Prävention

Grippe-Impfung schützt nur jeden vierten Risikopatienten

Knapp 26 Prozent beträgt nach einer Analyse die Wirksamkeit der Grippeimpfstoffe bei Risikopatienten in dieser Saison. Experten plädieren trotzdem für den Schutz.

Von Wolfgang GeisselWolfgang Geissel Veröffentlicht:
Wegen des suboptimalen Impfschutzes sollten bei Risikopatienten mit Influenza-Verdacht unabhängig vom Impfstatus antivirale Medikamente erwogen werden, so ein Fazit aus der aktuellen Untersuchung.

Wegen des suboptimalen Impfschutzes sollten bei Risikopatienten mit Influenza-Verdacht unabhängig vom Impfstatus antivirale Medikamente erwogen werden, so ein Fazit aus der aktuellen Untersuchung.

© Lisa F. Young / iStock.com

NEU-ISENBURG. In Europa ermittelt das Netzwerk I-MOVE (Influenza – Monitoring Vaccine Effectiveness) mit Unterstützung der europäischen Seuchenbehörde ECDC und der WHO jede Grippe-Saison die Wirksamkeit der aktuellen Impfstoffe.

Beteiligt sind dieses Jahr 893 praktische Ärzte (meist Allgemeinmediziner und Pädiater) aus zwölf Ländern. Die Ärzte sammeln seit Oktober Daten zu Patienten mit "influenza-like illness" (ILI). Kennzeichen von ILI sind plötzlicher Krankheitsbeginn sowie je mindestens ein systemisches (etwa Fieber, Myalgie) und ein Atemwegs-Symptom (etwa Husten, Halsweh).

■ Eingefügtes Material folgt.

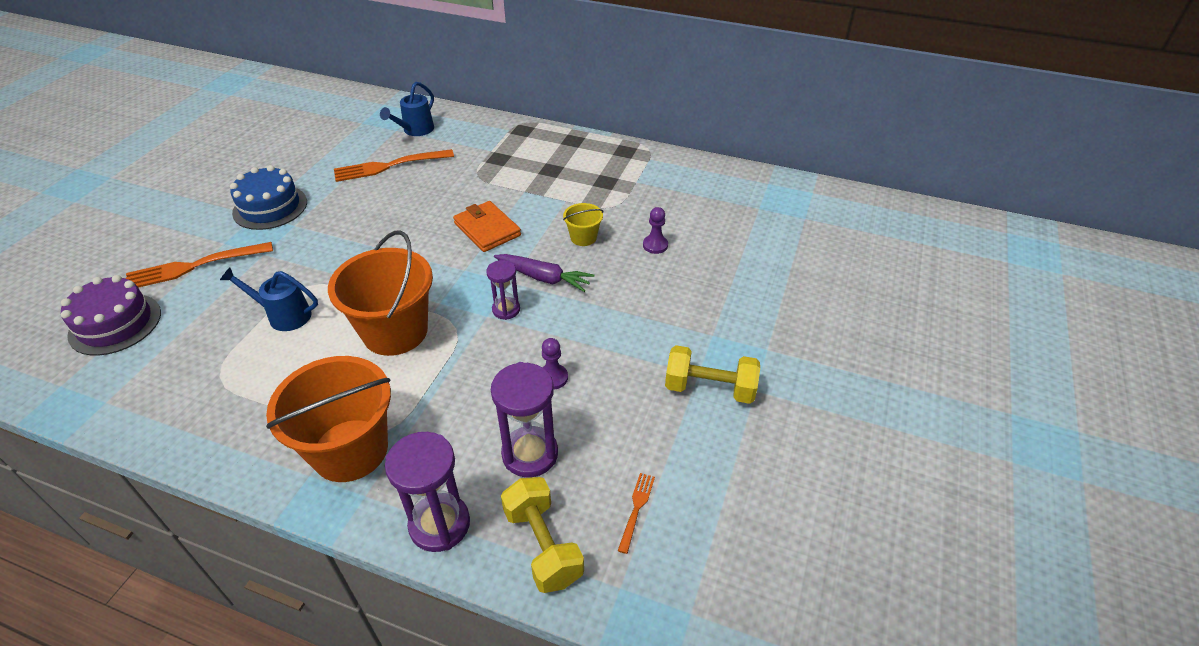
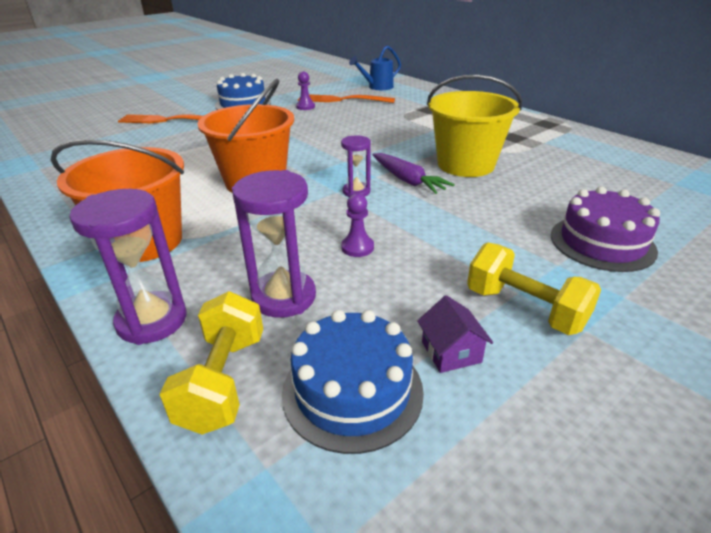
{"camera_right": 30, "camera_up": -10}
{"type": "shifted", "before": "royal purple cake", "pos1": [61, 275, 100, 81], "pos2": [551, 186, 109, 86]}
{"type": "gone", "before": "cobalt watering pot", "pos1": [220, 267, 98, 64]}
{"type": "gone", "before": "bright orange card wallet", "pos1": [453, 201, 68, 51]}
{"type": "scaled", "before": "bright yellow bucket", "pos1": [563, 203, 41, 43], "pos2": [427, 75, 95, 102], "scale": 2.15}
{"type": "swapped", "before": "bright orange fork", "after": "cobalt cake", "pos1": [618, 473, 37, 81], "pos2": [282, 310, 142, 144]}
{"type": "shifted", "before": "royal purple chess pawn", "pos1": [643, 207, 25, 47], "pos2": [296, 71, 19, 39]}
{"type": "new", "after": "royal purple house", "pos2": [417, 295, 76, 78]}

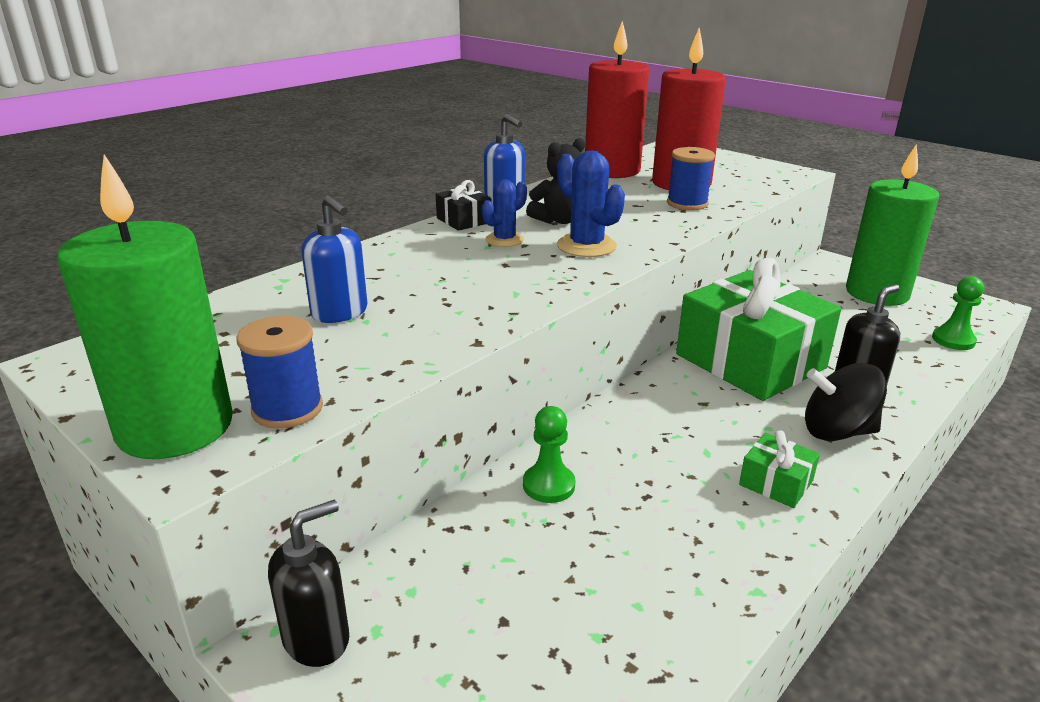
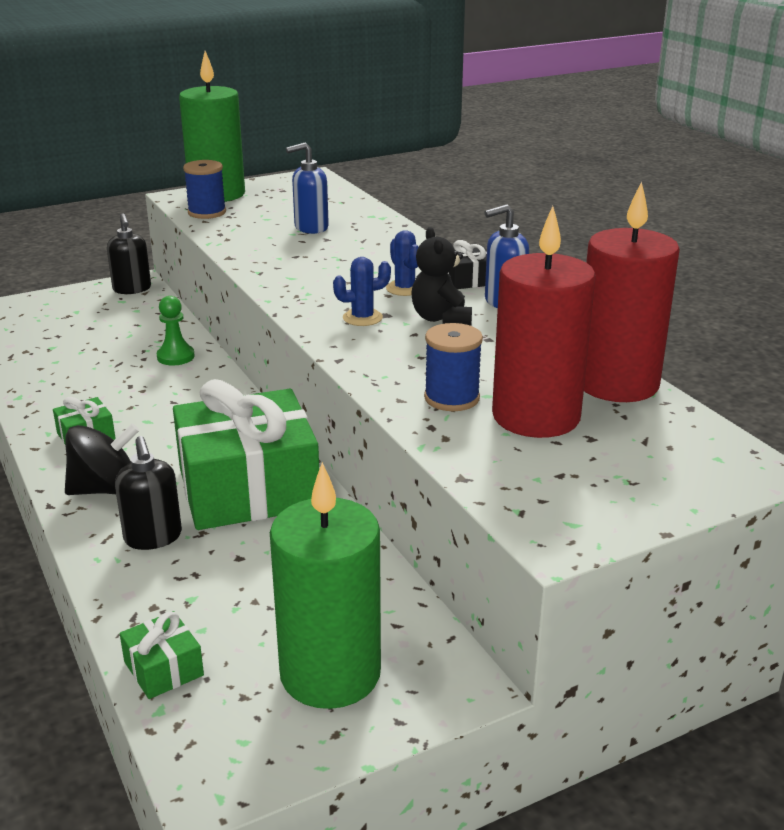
{"camera_right": 110, "camera_up": 0}
{"type": "scaled", "before": "cobalt saguaro cactus", "pos1": [557, 151, 68, 106], "pos2": [333, 257, 58, 69], "scale": 0.66}
{"type": "rotated", "before": "ebony toy top", "pos1": [805, 363, 82, 78], "pos2": [65, 423, 74, 72], "turn": 45}
{"type": "swapped", "before": "green chess pawn", "after": "green gift", "pos1": [932, 276, 52, 74], "pos2": [120, 611, 84, 88]}

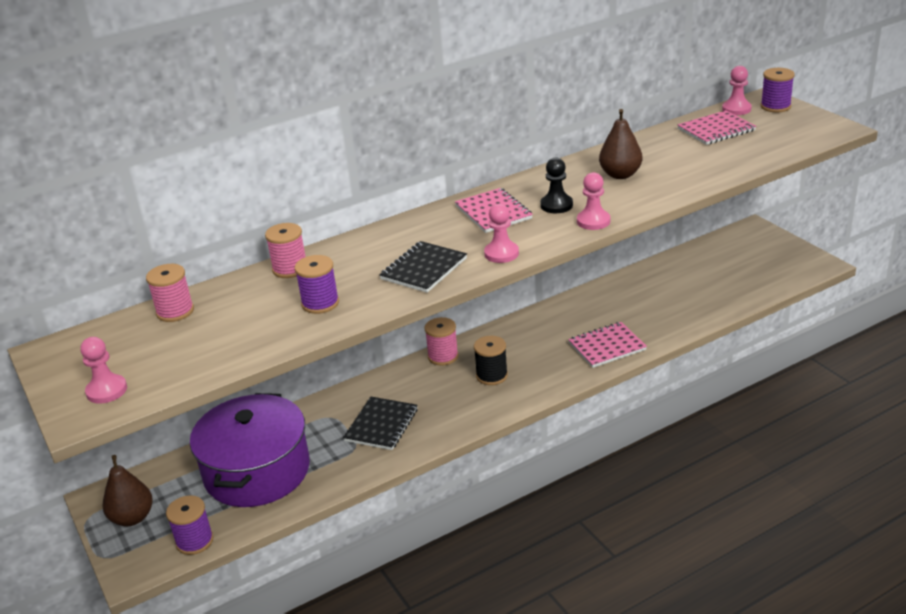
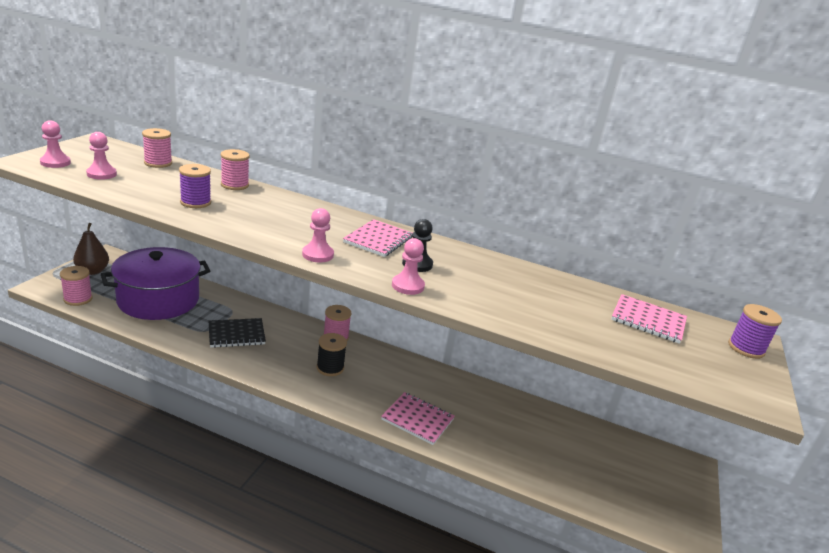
{"camera_right": 45, "camera_up": -5}
{"type": "repainted", "before": "royal purple reel of thread", "after": "rose-pink reel of thread", "pos1": [166, 495, 48, 60], "pos2": [60, 266, 33, 40]}
{"type": "gone", "before": "ebony notebook", "pos1": [379, 241, 88, 52]}
{"type": "gone", "before": "russet pear", "pos1": [599, 109, 43, 70]}
{"type": "shifted", "before": "rose-pink chess pawn", "pos1": [722, 66, 30, 49], "pos2": [86, 132, 31, 48]}

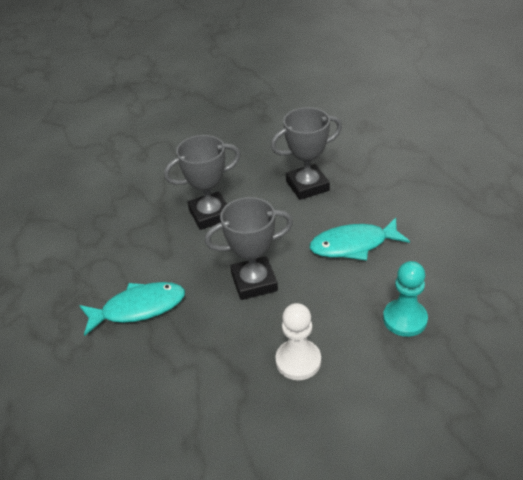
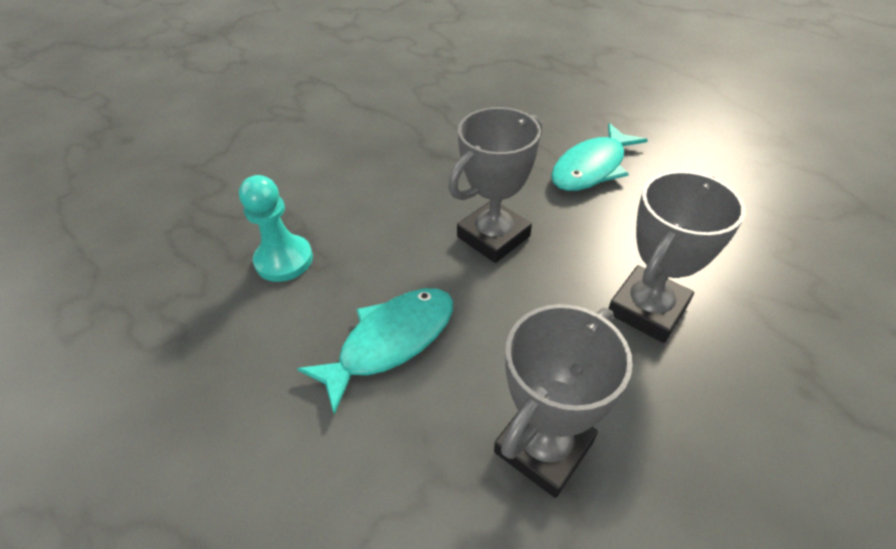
{"camera_right": 150, "camera_up": 5}
{"type": "gone", "before": "pure white chess pawn", "pos1": [275, 303, 46, 77]}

Bei allen Betroffenen wird eine Influenza labordiagnostisch abgeklärt. Zur Analyse der Impf-Effektivität wurden jetzt Daten von 2250 Patienten mit Influenza A(H3N2) und 2773 Patienten ohne Influenza verglichen. H3N2 dominiert mit gut 94 Prozent Anteil an Influenza-Erkrankungen in Europa.

Ergebnis: Nach der Analyse beträgt die Schutzwirkung der Impfung 44,1 Prozent bei Kindern bis 14 Jahre, 46,9 Prozent bei 15 bis 64-jährigen und 23,4 Prozent ab 65 Jahre. In den Zielgruppen der Impfung (chronisch Kranke und Senioren) betrug sie 25,7 Prozent (Eurosurveillance 2017; online 16. Februar).

Wegen des suboptimalen Impfschutzes sollten bei Risikopatienten mit Influenza-Verdacht unabhängig vom Impfstatus antivirale Medikamente erwogen werden, betonen die Studienautoren. Eine Therapie mit Neuraminidasehemmern befürwortet auch der scheidende STIKO-Vorsitzende Dr. Jan Leidel aus Köln. "Die Krankheit wird durch die Behandlung zwar nur relativ wenig verkürzt, bei Risikopatienten kann das aber entscheidend für das Überleben sein", sagte Leidel auf Anfrage zur "Ärzte Zeitung". Besonders bei Ausbrüchen in Altenheimen könne eine solche Therapie segensreich sein.

Leidel appelliert an Ärzte, trotz der begrenzten Wirksamkeit weiter konsequent gegen Grippe zu impfen. "Ein Schutz von 25 bis 50 Prozent ist allemal besser als gar keiner, und einen besseren Schutz gibt es nicht", betont der Impfexperte.

Auch wenn Studiendaten fehlen, hält Leidel es für plausibel, dass Influenza nach Impfung vergleichsweise milder verläuft und dass regelmäßiges Impfen über mehrere Jahre hinweg den Schutz erhöht. Ebenso hält Leidel die adjuvantierten Impfstoffe und den intrakutanen Impfstoff wegen der besseren Immunogenität für wirksamer. Aber auch hierzu fehlt die Evidenz. Der intranasale Lebendimpfstoff wird wegen enttäuschender Studiendaten (vorübergehend) nicht mehr präferenziell für Kleinkinder empfohlen. Leidel selbst verwendet für sich und seine Familie einen tetravalenten Impfstoff, der allerdings – anders als im vergangenen Winter – in dieser Saison keinen Vorteil biete.